|Sea Dogs’ Tim Federowicz remembers Andrew Miller and Daniel Bard from UNC days||07.14.11 at 12:00 pm ET|
Daniel Bard hasn’t allowed a run since May 23, a stretch of 19 1/3 innings in which his ERA has plummeted from 3.60 to 2.05. The Red Sox are 4-0 in Andrew Miller’s four starts this year, and Miller himself is 3-0 with a 3.57 ERA.
This isn’t the first time Bard and Miller have played together. They were teammates at the University of North Carolina, two years ahead of Portland Sea Dog catcher Tim Federowicz. And Federowicz, who was a freshman at UNC when the two pitchers were juniors who were on the cusp of being drafted in the first round of the 2006 draft, said their powerful arms were evident even then.
“[Bard] and Andrew hit top 90s quite a few times,” Federowicz said before Portland’s game against the New Hampshire Fisher Cats on Saturday. “Both of them in college, you could tell how uncomfortable guys were in the box every time they would throw the ball.”
While Miller (who will start the Sox’ first game of the second half on Friday against Tampa Bay) and Bard may have overpowered ACC hitters – Miller set UNC records in single-season and career strikeouts, and Bard was named ACC Freshman of the Year in 2004 and ACC pitcher of the week twice in 2006 – Federowicz said it is their command that has led to their big-league success.
“Anybody can hit a fastball in the upper 90s if you leave it over the middle of the plate,” Federowicz said. “Daniel, I think his big thing is his command, his command of his fastball. I mean, guys go up there knowing they’re going to get the fastball, but they’re still waiting for a pitch that they can hit, and he just never really gives them a pitch they can hit.”
Federowicz added that Bard only runs into trouble when he loses command and leaves his fastballs up in the zone and over the plate.
“It doesn’t matter if you’re throwing 9 mph or 98,” the catcher suggested. “If you leave it over the plate, yeah, guys are going to miss a little bit more with Daniel and Andrew, but you leave it over the middle of the plate, their guys are going to hit it anyways.”
Miller, Federowicz said, had the command back in college that Bard now has, with “unreal” movement on his fastball.
“He would just start that fastball middle and it would end up on the outside corner like it was nothing,” Federowicz recalled. He added that Miller’s throwing motion across his body made him “a little bit more deceiving to the hitters and a lot harder for them to time him up.”
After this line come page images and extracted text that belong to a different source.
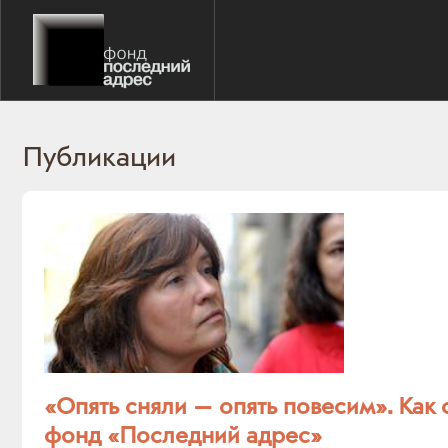
Публикации
«Опять сняли — опять повесим». Как 
фонд «Последний адрес»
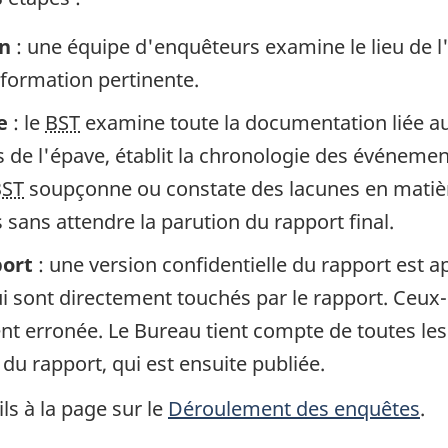
in
: une équipe d'enquêteurs examine le lieu de l
information pertinente.
e
: le
BST
examine toute la documentation liée au 
de l'épave, établit la chronologie des événement
BST
soupçonne ou constate des lacunes en matière
sans attendre la parution du rapport final.
port
: une version confidentielle du rapport est 
 sont directement touchés par le rapport. Ceux-c
gent erronée. Le Bureau tient compte de toutes le
 du rapport, qui est ensuite publiée.
ls à la page sur le
Déroulement des enquêtes
.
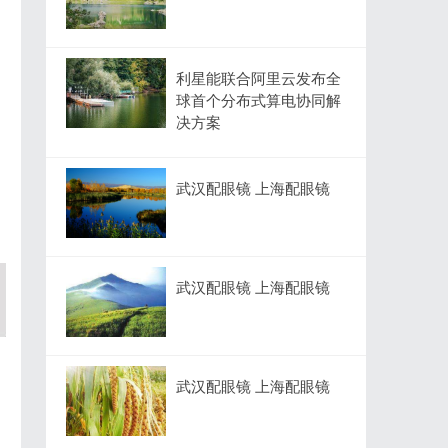
利星能联合阿里云发布全
球首个分布式算电协同解
决方案
武汉配眼镜 上海配眼镜
武汉配眼镜 上海配眼镜
武汉配眼镜 上海配眼镜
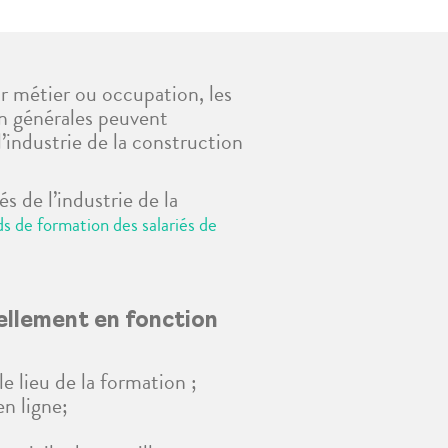
ur métier ou occupation, les
ion générales peuvent
l’industrie de la construction
s de l’industrie de la
ds de formation des salariés de
ellement en fonction
le lieu de la formation ;
en ligne;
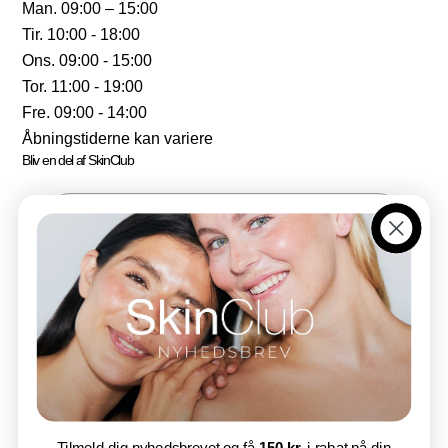
Man. 09:00 – 15:00
Tir. 10:00 - 18:00
Ons. 09:00 - 15:00
Tor. 11:00 - 19:00
Fre. 09:00 - 14:00
Åbningstiderne kan variere
Bliv en del af SkinClub
E-mail
Tilmeld nu
Tilmeld dig nyhedsbrevet og få
150 kr.
i rabat på din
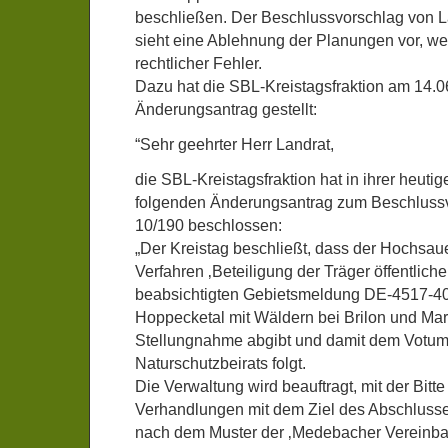
beschließen. Der Beschlussvorschlag von L
sieht eine Ablehnung der Planungen vor, w
rechtlicher Fehler.
Dazu hat die SBL-Kreistagsfraktion am 14.
Änderungsantrag gestellt:
“Sehr geehrter Herr Landrat,
die SBL-Kreistagsfraktion hat in ihrer heuti
folgenden Änderungsantrag zum Beschlussv
10/190 beschlossen:
„Der Kreistag beschließt, dass der Hochsau
Verfahren ‚Beteiligung der Träger öffentlich
beabsichtigten Gebietsmeldung DE-4517-40
Hoppecketal mit Wäldern bei Brilon und Mar
Stellungnahme abgibt und damit dem Votum
Naturschutzbeirats folgt.
Die Verwaltung wird beauftragt, mit der Bitte
Verhandlungen mit dem Ziel des Abschlusse
nach dem Muster der ‚Medebacher Vereinbar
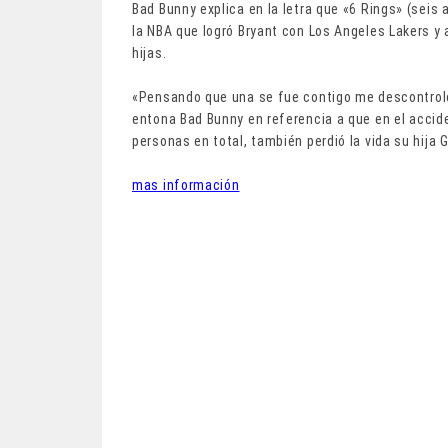
Bad Bunny explica en la letra que «6 Rings» (seis 
la NBA que logró Bryant con Los Angeles Lakers y a
hijas.
«Pensando que una se fue contigo me descontrolo, 
entona Bad Bunny en referencia a que en el accide
personas en total, también perdió la vida su hija 
mas información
To stay in the big leagues, he added, Miller will need to sustain that command.
“He wants to keep the walk numbers down, and of course with that the strikeout numbers will go up,” the catcher suggested. “Guys aren’t comfortable in the box, and a lot of their approaches are, ‘Take, take, take.’ … Well, if he doesn’t walk you, and he doesn’t throw balls, then it’s going to be hard to take, take, take. They’re going to have to start swinging, and that’s when it gets tough on them, and they won’t be able to square him up. That’s going to work for him a lot. He’s going to be very successful if he does that.”
Federowicz said that good off-speed pitches are necessary to keep opposing hitters from sitting on fastballs, and that both Bard and Miller have strong off-speed stuff, especially sliders, making them more effective major league pitchers.
After a dominating college career, Miller struggled in his first five years in the pro ranks from 2006-10 while with the Tigers and then Marlins. Federowicz suggested that the influence of a Red Sox player development system that has yielded top pitchers such as Bard, Jon Lester and Clay Buchholz has been significant.
“He’s with a winning program right now. He’s with a winning organization that most likely will be in the World Series this year, knock on wood,” said Federowicz. “I think he’s happy where he is, and as long as they keep winning, everyone’s going to be happy with his pitching.”
Should Federowicz reach the majors, the presence of Bard and Miller on his team would provide a “sense of comfort.” He said that although Bard and Miller controlled the games back at UNC, “I think we worked very well together, and I think they had a lot of success when I was back there.”
Added Federowicz, “I hope that it continues.”